*AIM OF THE EXERCISE:*
Once you have read the entries, copy all of them exactly.

*DATA SHOWN:*
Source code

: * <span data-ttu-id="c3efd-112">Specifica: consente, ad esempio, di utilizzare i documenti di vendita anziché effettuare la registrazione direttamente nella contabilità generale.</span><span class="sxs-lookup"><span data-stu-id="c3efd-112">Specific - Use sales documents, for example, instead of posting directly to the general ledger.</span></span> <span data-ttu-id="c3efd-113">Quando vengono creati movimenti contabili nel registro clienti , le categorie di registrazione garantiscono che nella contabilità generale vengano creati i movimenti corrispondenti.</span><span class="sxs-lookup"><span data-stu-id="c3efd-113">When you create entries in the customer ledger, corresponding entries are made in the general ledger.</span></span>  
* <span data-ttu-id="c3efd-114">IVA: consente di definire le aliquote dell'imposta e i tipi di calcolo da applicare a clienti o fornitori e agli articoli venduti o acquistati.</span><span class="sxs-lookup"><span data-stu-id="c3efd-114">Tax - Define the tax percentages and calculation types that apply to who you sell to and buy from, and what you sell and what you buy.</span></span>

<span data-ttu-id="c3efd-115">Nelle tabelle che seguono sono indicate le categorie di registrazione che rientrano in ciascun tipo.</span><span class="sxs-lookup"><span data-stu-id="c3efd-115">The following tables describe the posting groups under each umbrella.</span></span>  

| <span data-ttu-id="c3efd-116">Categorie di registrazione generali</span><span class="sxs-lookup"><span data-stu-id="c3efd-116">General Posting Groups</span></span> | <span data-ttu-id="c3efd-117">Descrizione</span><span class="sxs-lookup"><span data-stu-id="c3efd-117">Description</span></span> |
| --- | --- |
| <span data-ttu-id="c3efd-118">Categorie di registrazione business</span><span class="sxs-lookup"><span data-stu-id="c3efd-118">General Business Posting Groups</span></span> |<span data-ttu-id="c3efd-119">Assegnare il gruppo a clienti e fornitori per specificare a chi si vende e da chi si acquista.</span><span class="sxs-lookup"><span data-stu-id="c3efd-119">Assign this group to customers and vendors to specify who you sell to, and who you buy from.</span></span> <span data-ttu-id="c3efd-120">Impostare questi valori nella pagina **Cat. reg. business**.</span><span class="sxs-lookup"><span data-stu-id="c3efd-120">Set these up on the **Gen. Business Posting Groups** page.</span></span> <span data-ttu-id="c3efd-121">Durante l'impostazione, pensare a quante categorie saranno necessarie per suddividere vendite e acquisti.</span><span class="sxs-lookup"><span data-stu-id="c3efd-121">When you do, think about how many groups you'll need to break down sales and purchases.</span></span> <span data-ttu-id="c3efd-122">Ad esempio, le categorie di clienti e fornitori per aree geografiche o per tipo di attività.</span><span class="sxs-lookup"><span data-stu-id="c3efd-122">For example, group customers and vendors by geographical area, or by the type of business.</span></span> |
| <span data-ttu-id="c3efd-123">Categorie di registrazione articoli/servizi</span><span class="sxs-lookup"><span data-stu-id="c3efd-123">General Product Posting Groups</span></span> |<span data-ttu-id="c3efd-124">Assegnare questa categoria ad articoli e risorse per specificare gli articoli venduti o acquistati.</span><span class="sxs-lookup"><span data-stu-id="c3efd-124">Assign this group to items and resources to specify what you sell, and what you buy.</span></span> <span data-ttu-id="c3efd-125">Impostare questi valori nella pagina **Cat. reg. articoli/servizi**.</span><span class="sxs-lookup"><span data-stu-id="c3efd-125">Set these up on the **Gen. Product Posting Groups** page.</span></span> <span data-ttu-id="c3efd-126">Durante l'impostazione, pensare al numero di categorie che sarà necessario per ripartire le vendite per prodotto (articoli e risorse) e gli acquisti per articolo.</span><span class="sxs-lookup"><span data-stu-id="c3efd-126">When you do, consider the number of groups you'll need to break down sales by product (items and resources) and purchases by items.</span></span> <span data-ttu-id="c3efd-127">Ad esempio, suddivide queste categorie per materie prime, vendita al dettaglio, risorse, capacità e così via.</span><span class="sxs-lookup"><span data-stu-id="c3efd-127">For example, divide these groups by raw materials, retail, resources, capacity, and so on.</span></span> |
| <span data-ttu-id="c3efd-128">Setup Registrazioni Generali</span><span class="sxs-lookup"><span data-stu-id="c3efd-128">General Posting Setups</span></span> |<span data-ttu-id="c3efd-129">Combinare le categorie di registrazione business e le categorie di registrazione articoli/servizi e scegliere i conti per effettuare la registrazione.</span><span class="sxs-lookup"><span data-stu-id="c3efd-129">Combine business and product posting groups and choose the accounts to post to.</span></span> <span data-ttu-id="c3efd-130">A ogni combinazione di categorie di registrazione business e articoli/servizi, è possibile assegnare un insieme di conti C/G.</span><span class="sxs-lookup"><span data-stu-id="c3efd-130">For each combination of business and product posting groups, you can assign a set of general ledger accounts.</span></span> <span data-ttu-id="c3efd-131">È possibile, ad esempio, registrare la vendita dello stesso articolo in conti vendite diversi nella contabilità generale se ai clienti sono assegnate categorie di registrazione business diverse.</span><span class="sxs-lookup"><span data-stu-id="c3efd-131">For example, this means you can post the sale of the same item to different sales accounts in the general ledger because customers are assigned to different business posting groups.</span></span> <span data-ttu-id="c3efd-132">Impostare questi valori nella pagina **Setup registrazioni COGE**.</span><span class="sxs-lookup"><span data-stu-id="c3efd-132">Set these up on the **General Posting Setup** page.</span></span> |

*WRITTEN ANSWER:*
Source code

: * <span data-ttu-id="c3efd-112">Specifica: consente, ad esempio, di utilizzare i documenti di vendita anziché effettuare la registrazione direttamente nella contabilità generale.</span><span class="sxs-lookup"><span data-stu-id="c3efd-112">Specific - Use sales documents, for example, instead of posting directly to the general ledger.</span></span> <span data-ttu-id="c3efd-113">Quando vengono creati movimenti contabili nel registro clienti , le categorie di registrazione garantiscono che nella contabilità generale vengano creati i movimenti corrispondenti.</span><span class="sxs-lookup"><span data-stu-id="c3efd-113">When you create entries in the customer ledger, corresponding entries are made in the general ledger.</span></span>  
* <span data-ttu-id="c3efd-114">IVA: consente di definire le aliquote dell'imposta e i tipi di calcolo da applicare a clienti o fornitori e agli articoli venduti o acquistati.</span><span class="sxs-lookup"><span data-stu-id="c3efd-114">Tax - Define the tax percentages and calculation types that apply to who you sell to and buy from, and what you sell and what you buy.</span></span>

<span data-ttu-id="c3efd-115">Nelle tabelle che seguono sono indicate le categorie di registrazione che rientrano in ciascun tipo.</span><span class="sxs-lookup"><span data-stu-id="c3efd-115">The following tables describe the posting groups under each umbrella.</span></span>  

| <span data-ttu-id="c3efd-116">Categorie di registrazione generali</span><span class="sxs-lookup"><span data-stu-id="c3efd-116">General Posting Groups</span></span> | <span data-ttu-id="c3efd-117">Descrizione</span><span class="sxs-lookup"><span data-stu-id="c3efd-117">Description</span></span> |
| --- | --- |
| <span data-ttu-id="c3efd-118">Categorie di registrazione business</span><span class="sxs-lookup"><span data-stu-id="c3efd-118">General Business Posting Groups</span></span> |<span data-ttu-id="c3efd-119">Assegnare il gruppo a clienti e fornitori per specificare a chi si vende e da chi si acquista.</span><span class="sxs-lookup"><span data-stu-id="c3efd-119">Assign this group to customers and vendors to specify who you sell to, and who you buy from.</span></span> <span data-ttu-id="c3efd-120">Impostare questi valori nella pagina **Cat. reg. business**.</span><span class="sxs-lookup"><span data-stu-id="c3efd-120">Set these up on the **Gen. Business Posting Groups** page.</span></span> <span data-ttu-id="c3efd-121">Durante l'impostazione, pensare a quante categorie saranno necessarie per suddividere vendite e acquisti.</span><span class="sxs-lookup"><span data-stu-id="c3efd-121">When you do, think about how many groups you'll need to break down sales and purchases.</span></span> <span data-ttu-id="c3efd-122">Ad esempio, le categorie di clienti e fornitori per aree geografiche o per tipo di attività.</span><span class="sxs-lookup"><span data-stu-id="c3efd-122">For example, group customers and vendors by geographical area, or by the type of business.</span></span> |
| <span data-ttu-id="c3efd-123">Categorie di registrazione articoli/servizi</span><span class="sxs-lookup"><span data-stu-id="c3efd-123">General Product Posting Groups</span></span> |<span data-ttu-id="c3efd-124">Assegnare questa categoria ad articoli e risorse per specificare gli articoli venduti o acquistati.</span><span class="sxs-lookup"><span data-stu-id="c3efd-124">Assign this group to items and resources to specify what you sell, and what you buy.</span></span> <span data-ttu-id="c3efd-125">Impostare questi valori nella pagina **Cat. reg. articoli/servizi**.</span><span class="sxs-lookup"><span data-stu-id="c3efd-125">Set these up on the **Gen. Product Posting Groups** page.</span></span> <span data-ttu-id="c3efd-126">Durante l'impostazione, pensare al numero di categorie che sarà necessario per ripartire le vendite per prodotto (articoli e risorse) e gli acquisti per articolo.</span><span class="sxs-lookup"><span data-stu-id="c3efd-126">When you do, consider the number of groups you'll need to break down sales by product (items and resources) and purchases by items.</span></span> <span data-ttu-id="c3efd-127">Ad esempio, suddivide queste categorie per materie prime, vendita al dettaglio, risorse, capacità e così via.</span><span class="sxs-lookup"><span data-stu-id="c3efd-127">For example, divide these groups by raw materials, retail, resources, capacity, and so on.</span></span> |
| <span data-ttu-id="c3efd-128">Setup Registrazioni Generali</span><span class="sxs-lookup"><span data-stu-id="c3efd-128">General Posting Setups</span></span> |<span data-ttu-id="c3efd-129">Combinare le categorie di registrazione business e le categorie di registrazione articoli/servizi e scegliere i conti per effettuare la registrazione.</span><span class="sxs-lookup"><span data-stu-id="c3efd-129">Combine business and product posting groups and choose the accounts to post to.</span></span> <span data-ttu-id="c3efd-130">A ogni combinazione di categorie di registrazione business e articoli/servizi, è possibile assegnare un insieme di conti C/G.</span><span class="sxs-lookup"><span data-stu-id="c3efd-130">For each combination of business and product posting groups, you can assign a set of general ledger accounts.</span></span> <span data-ttu-id="c3efd-131">È possibile, ad esempio, registrare la vendita dello stesso articolo in conti vendite diversi nella contabilità generale se ai clienti sono assegnate categorie di registrazione business diverse.</span><span class="sxs-lookup"><span data-stu-id="c3efd-131">For example, this means you can post the sale of the same item to different sales accounts in the general ledger because customers are assigned to different business posting groups.</span></span> <span data-ttu-id="c3efd-132">Impostare questi valori nella pagina **Setup registrazioni COGE**.</span><span class="sxs-lookup"><span data-stu-id="c3efd-132">Set these up on the **General Posting Setup** page.</span></span> |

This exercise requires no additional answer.